Merging Metaphysics and plans for the future

craigspaeth commented 9 years ago

This plan of having a web-serving API already solved a big problem (sitemaps) and has alleviated throughput to the formerly most time consuming endpoint on Gravity—which makes the main API overall healthier. So I think those two reasons alone are good enough evidence that these projects are good ideas.

I say let's consolidate Fusion and Metaphysics and lay out some plans for how to make this legit. Here we go...

Name of project & open source

Personally I like the name Fusion better and I think the repo should be open source :smile_cat:. But not strongly opinionated here, leave your comments if you feel strongly opinionated.

ES6 vs. ES5 vs. Coffeescript

Personally would generally like to move web towards ES6 just b/c new hires will likely be more familiar with it than coffeescript and I can't live without destructuring assignment and arrow functions. I think this project can be a good place to start with that. But we're a democracy and would love to hear other's thoughts on that.

Promises vs. Callbacks

I'm really on the fence with this one b/c I love that promises can bubble up errors and provide better stack traces, but I've found the learning curve steep (for myself and new hires) and interoperability really awkward. Also I don't know how practically beneficial the stack traces are when Bluebird mentions they come at a substantial performance penalty when turned on (which we learned is unfortunately not ignorable given Q was the primary cause of memory leak). Without long stack traces I find dropping if (err) return callback(err) all over the place slightly nicer/more obvious than wrapping APIs in promises. That's just where I'm at right now though, totally willing to be convinced of promises.

Database

I love Redis, but I think this project should have a database meant to write to disk b/c 1. I'd like it to solve the sitemaps concern and that involves having GBs of artwork data persisted, and 2. I think ideally it should be able to performantly join a bunch of data without having to hit the API first (e.g. this could mean map-reducing common joined views or application/RDBMS joins across collections/tables). Either way this would be unnecessarily costly on Redis. I also think Postgres/Mongo/some-other-thing are capable of serving fast enough responses for a good while in the beginning (but not apposed to introducing a cache db later).

Replacing application-side caching

Given the point about persisting a lot of stale data, I think we could also remove our Force/MG-side caching in favor of this layer. That would not only cost less :moneybag: it would allow us to consolidate caching logic and allow for building smarter cache invalidation tooling than telling someone to just blow up the cache once and a while. One tradeoff I can see here is that we would hit a perf. penalty simply by transporting over HTTP while a Redis GET is always going to be a lot faster. That said, if this layer can serve one bundled up response per page fast enough than I don't think 100ms http request vs 10ms Redis GET is going to matter.

* [WHAT YOU WILL DO]:
(1) In the project plan comment, which name does the commenter personally prefer for the project?
(2) Rewrite the project plan comment from "I say let's" to "thoughts on that.", putting "Gateway" wherever "Fusion" appears.

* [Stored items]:

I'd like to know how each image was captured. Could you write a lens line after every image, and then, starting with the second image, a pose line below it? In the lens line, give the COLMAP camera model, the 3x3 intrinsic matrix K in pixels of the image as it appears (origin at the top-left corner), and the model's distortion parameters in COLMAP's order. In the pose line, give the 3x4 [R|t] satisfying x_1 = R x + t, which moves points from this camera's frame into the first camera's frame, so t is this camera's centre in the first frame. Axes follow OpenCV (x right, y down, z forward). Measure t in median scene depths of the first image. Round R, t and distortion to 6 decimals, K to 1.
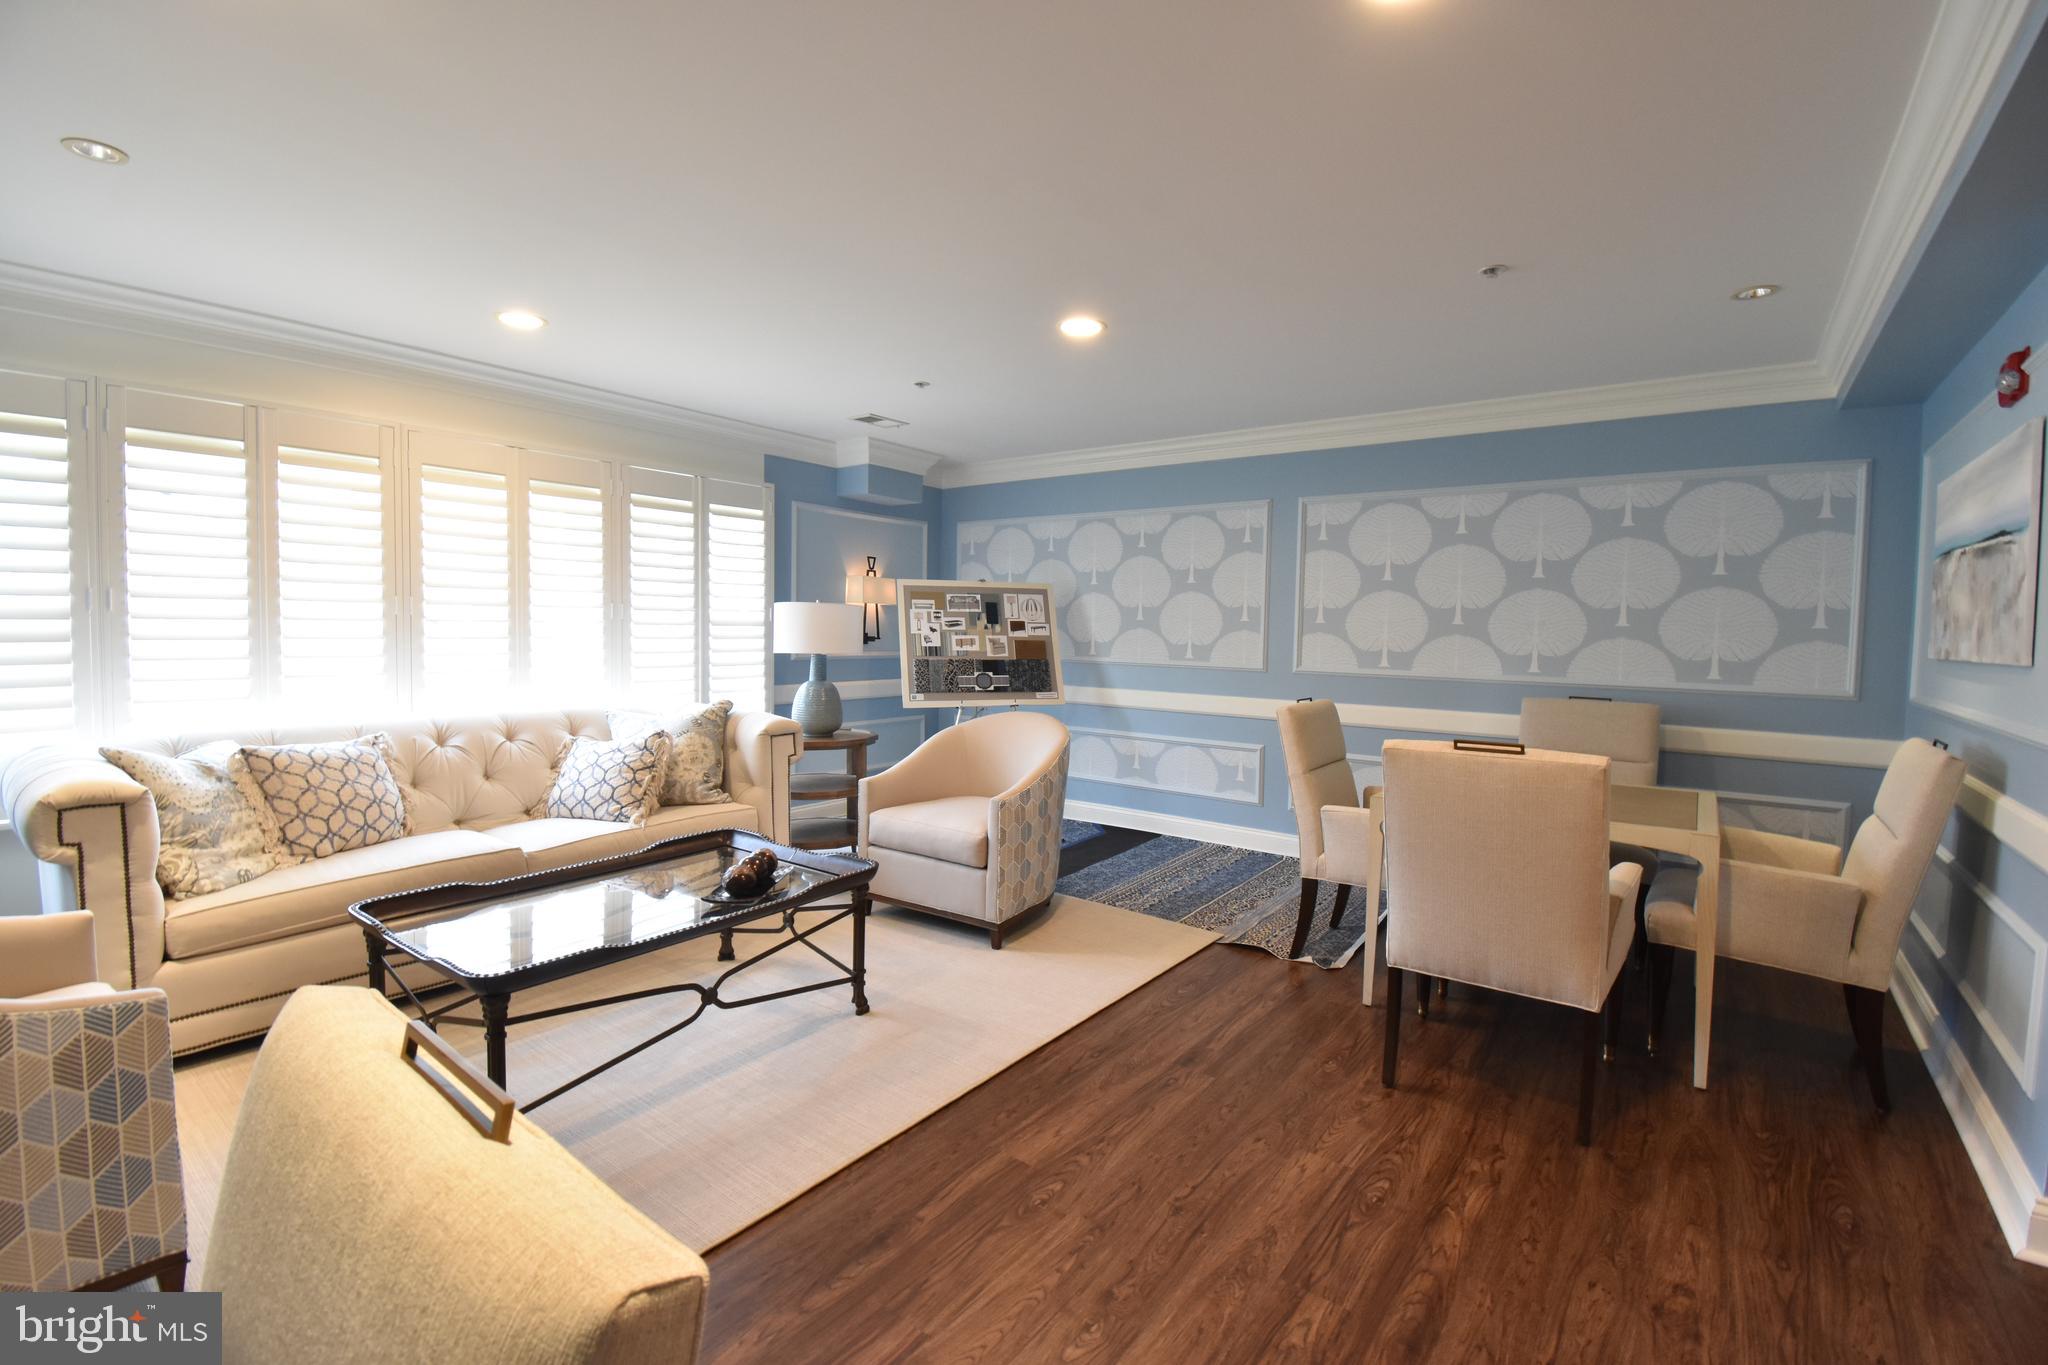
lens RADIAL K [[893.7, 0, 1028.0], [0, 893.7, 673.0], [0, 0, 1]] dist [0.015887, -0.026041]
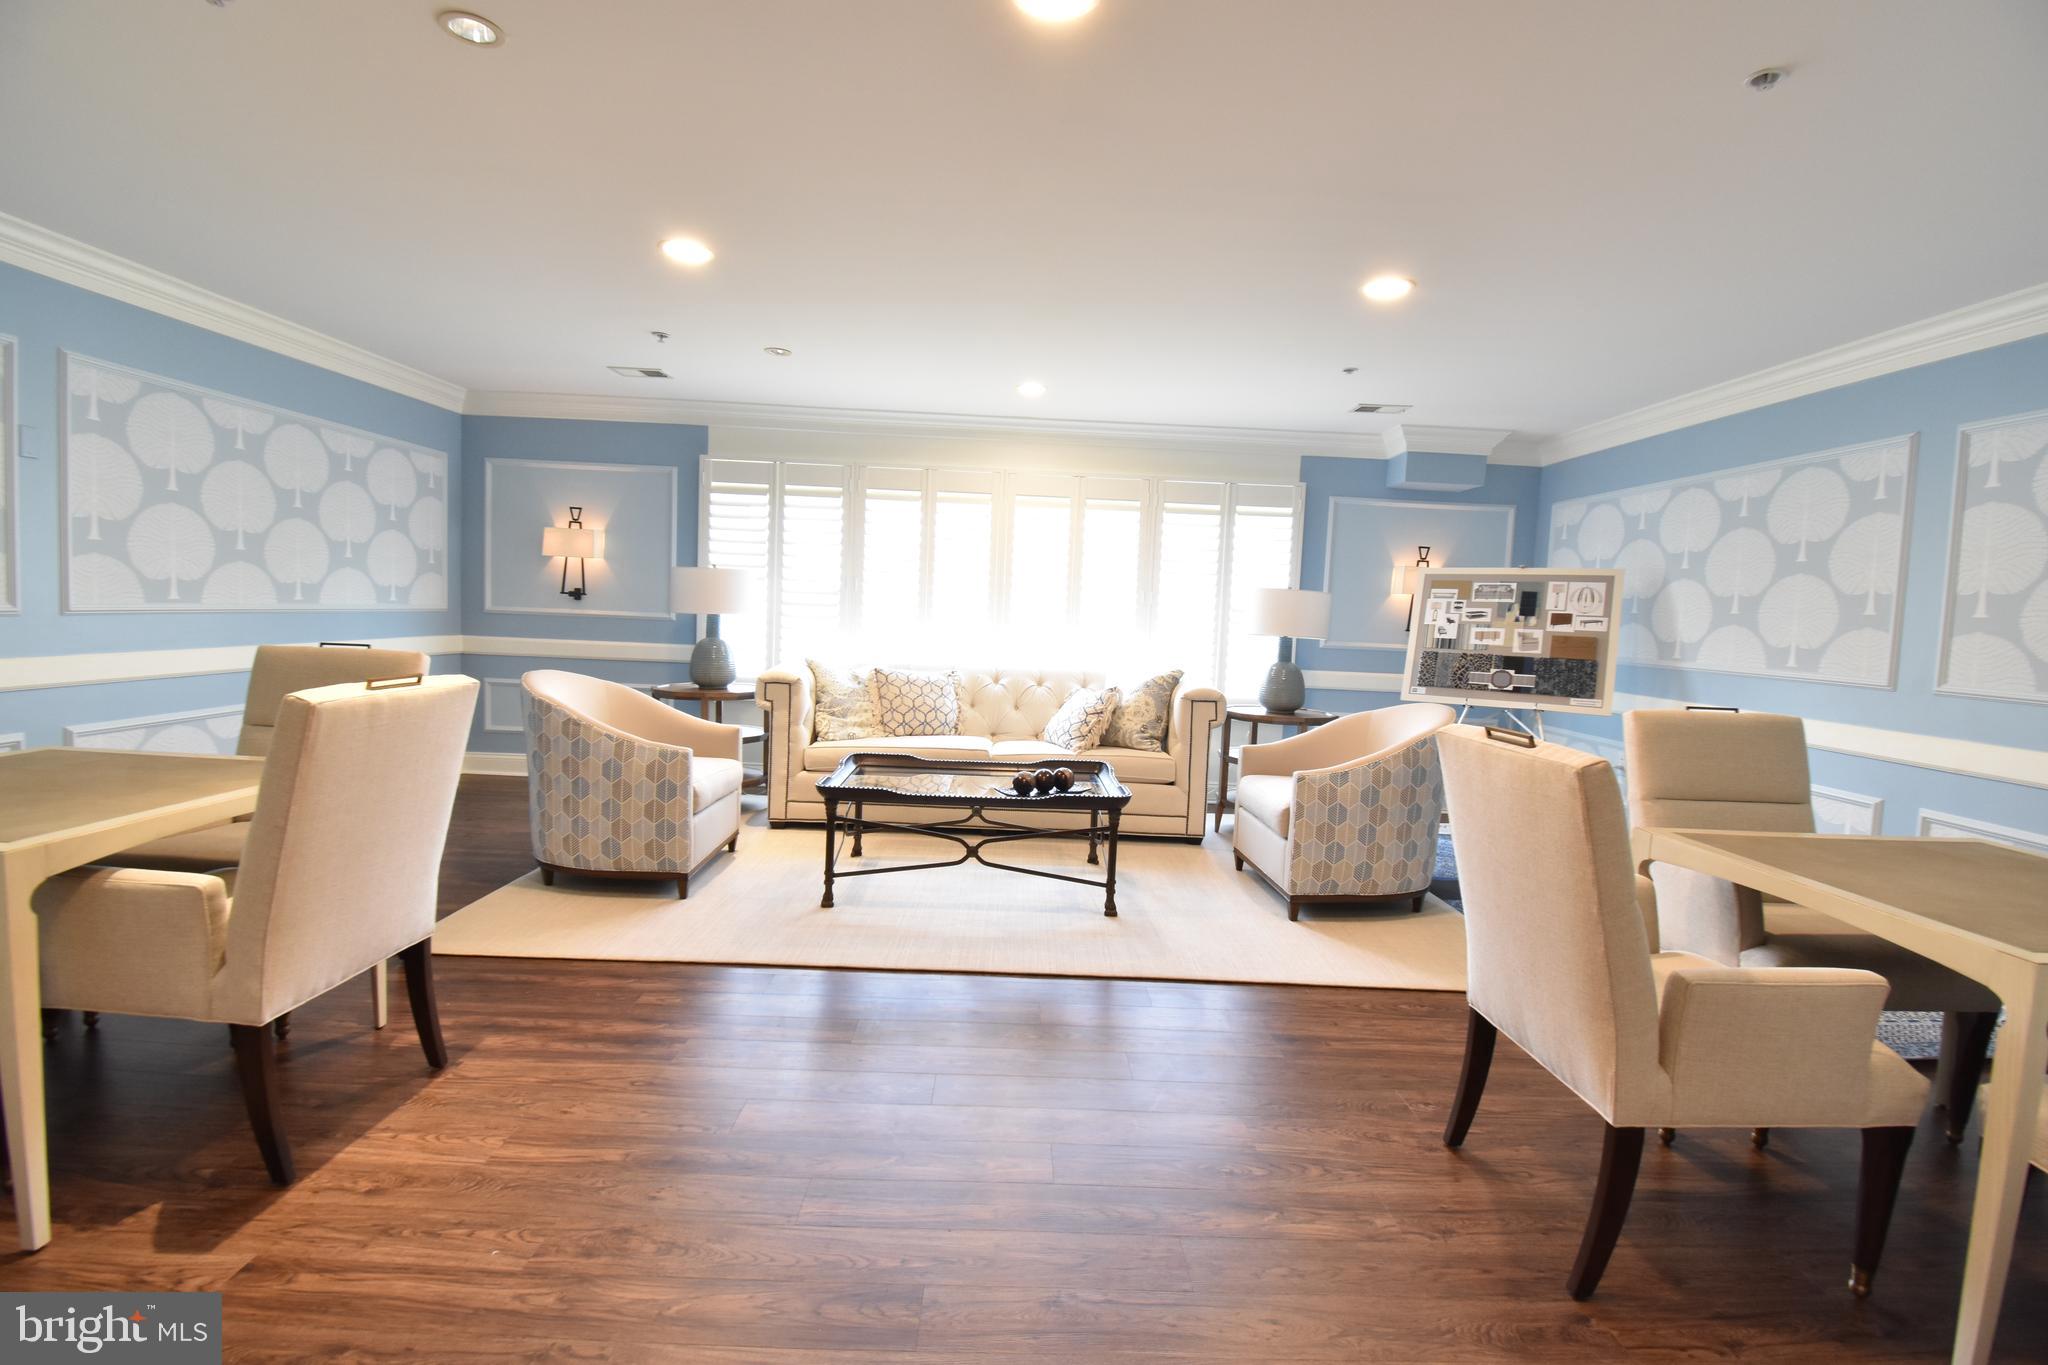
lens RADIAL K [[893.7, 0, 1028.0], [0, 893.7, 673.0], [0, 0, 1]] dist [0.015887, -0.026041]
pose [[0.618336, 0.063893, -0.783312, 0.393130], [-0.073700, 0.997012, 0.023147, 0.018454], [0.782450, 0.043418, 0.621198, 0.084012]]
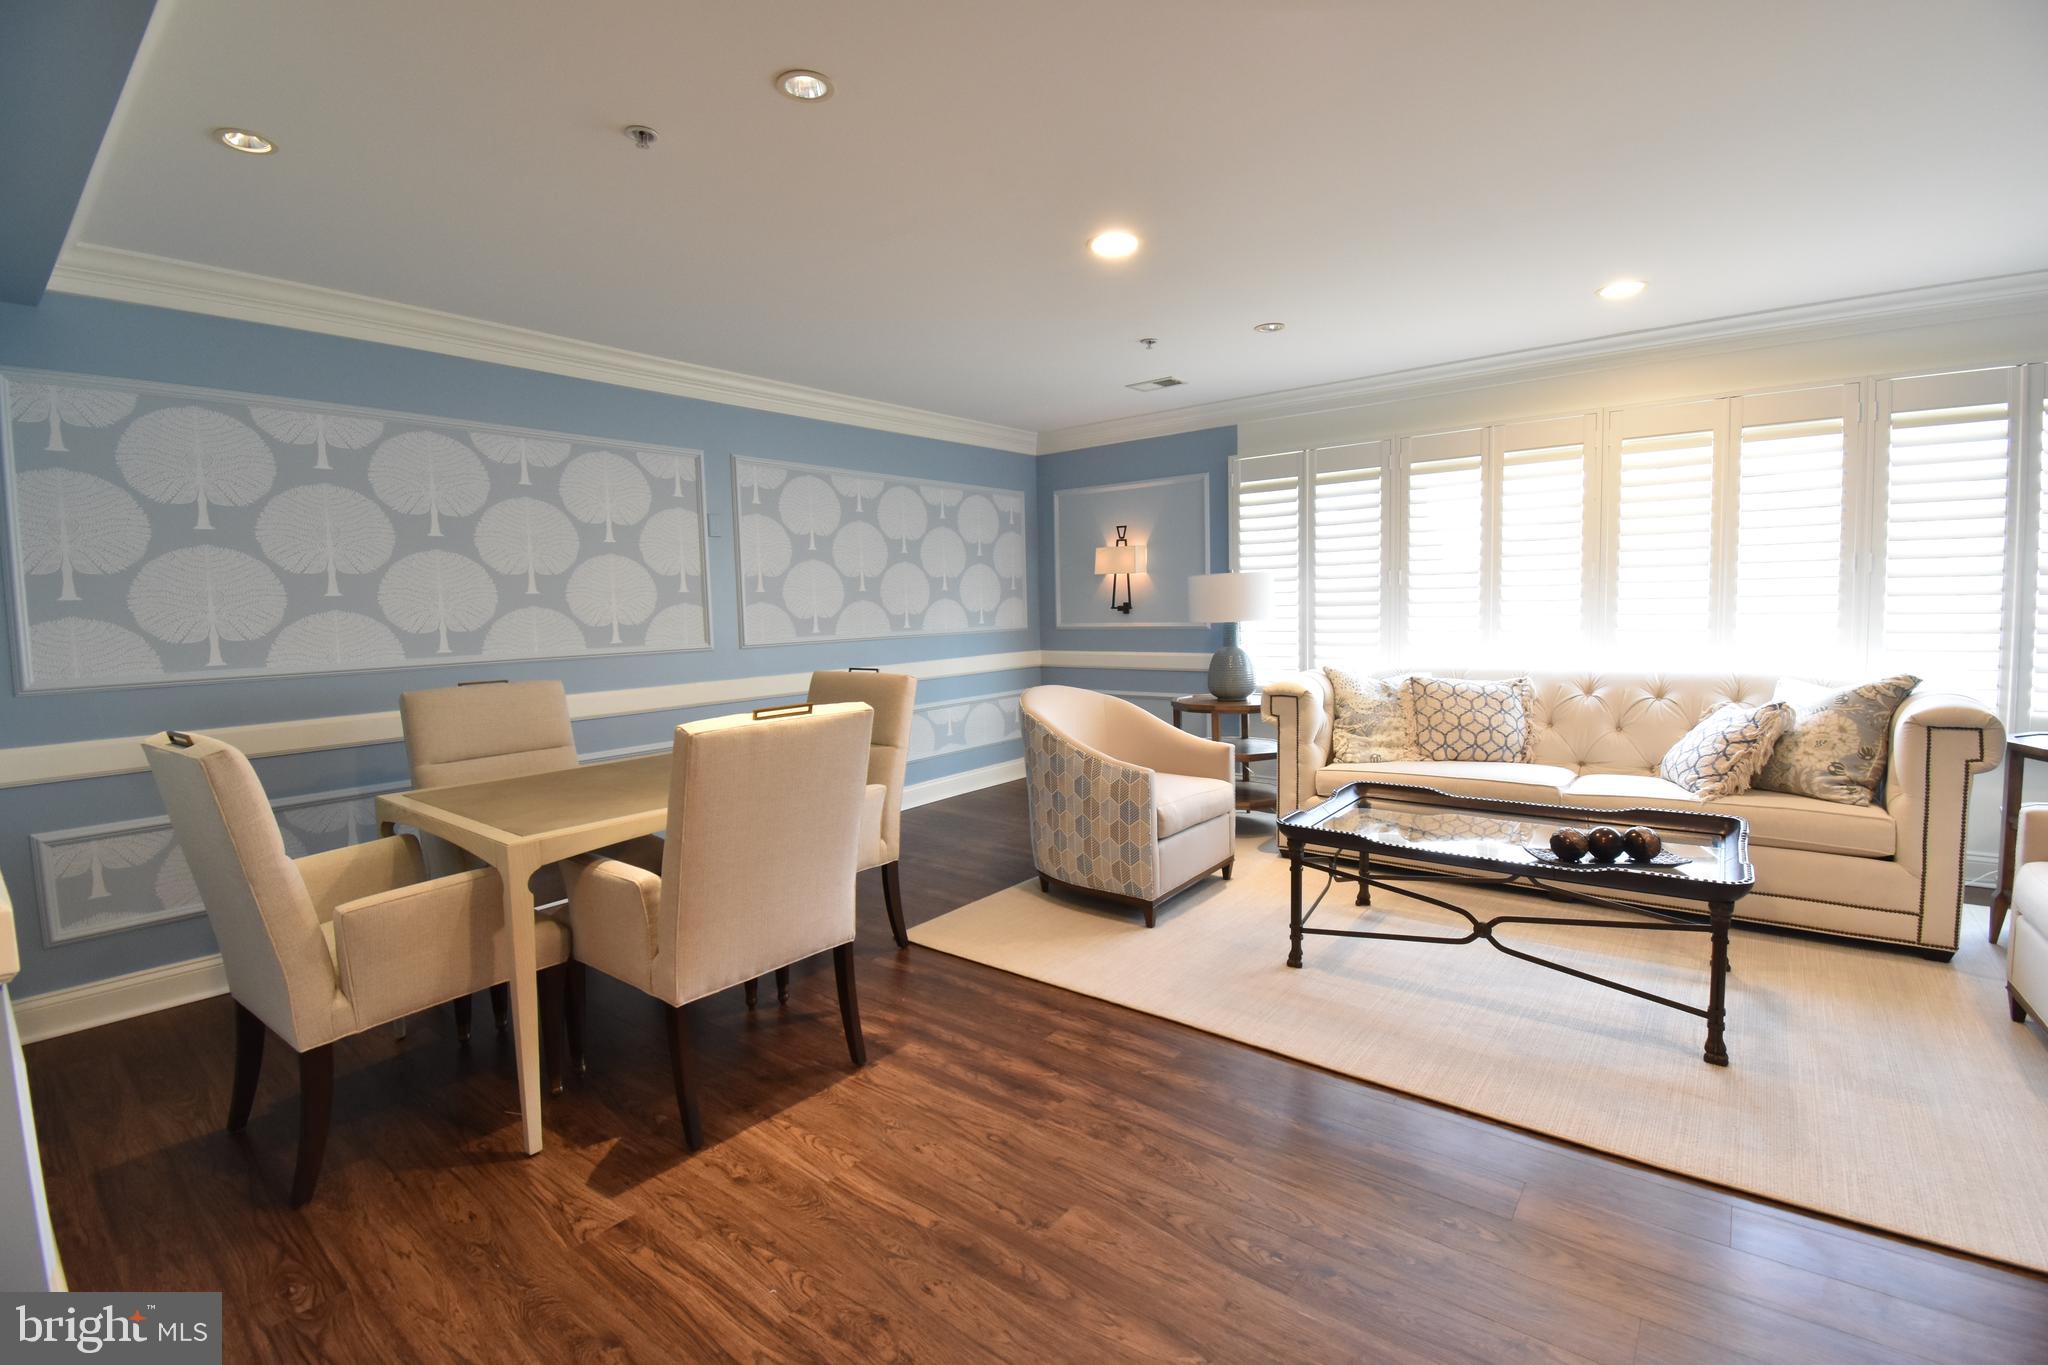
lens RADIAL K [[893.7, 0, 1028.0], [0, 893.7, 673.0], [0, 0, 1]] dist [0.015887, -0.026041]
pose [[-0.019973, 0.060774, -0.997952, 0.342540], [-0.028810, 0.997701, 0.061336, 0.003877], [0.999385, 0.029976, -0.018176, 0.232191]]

* [RESULTS OF THE EXERCISE]:
(1) Fusion

(2)
I say let's consolidate Gateway and Metaphysics and lay out some plans for how to make this legit. Here we go...

Name of project & open source

Personally I like the name Gateway better and I think the repo should be open source :smile_cat:. But not strongly opinionated here, leave your comments if you feel strongly opinionated.

ES6 vs. ES5 vs. Coffeescript

Personally would generally like to move web towards ES6 just b/c new hires will likely be more familiar with it than coffeescript and I can't live without destructuring assignment and arrow functions. I think this project can be a good place to start with that. But we're a democracy and would love to hear other's thoughts on that.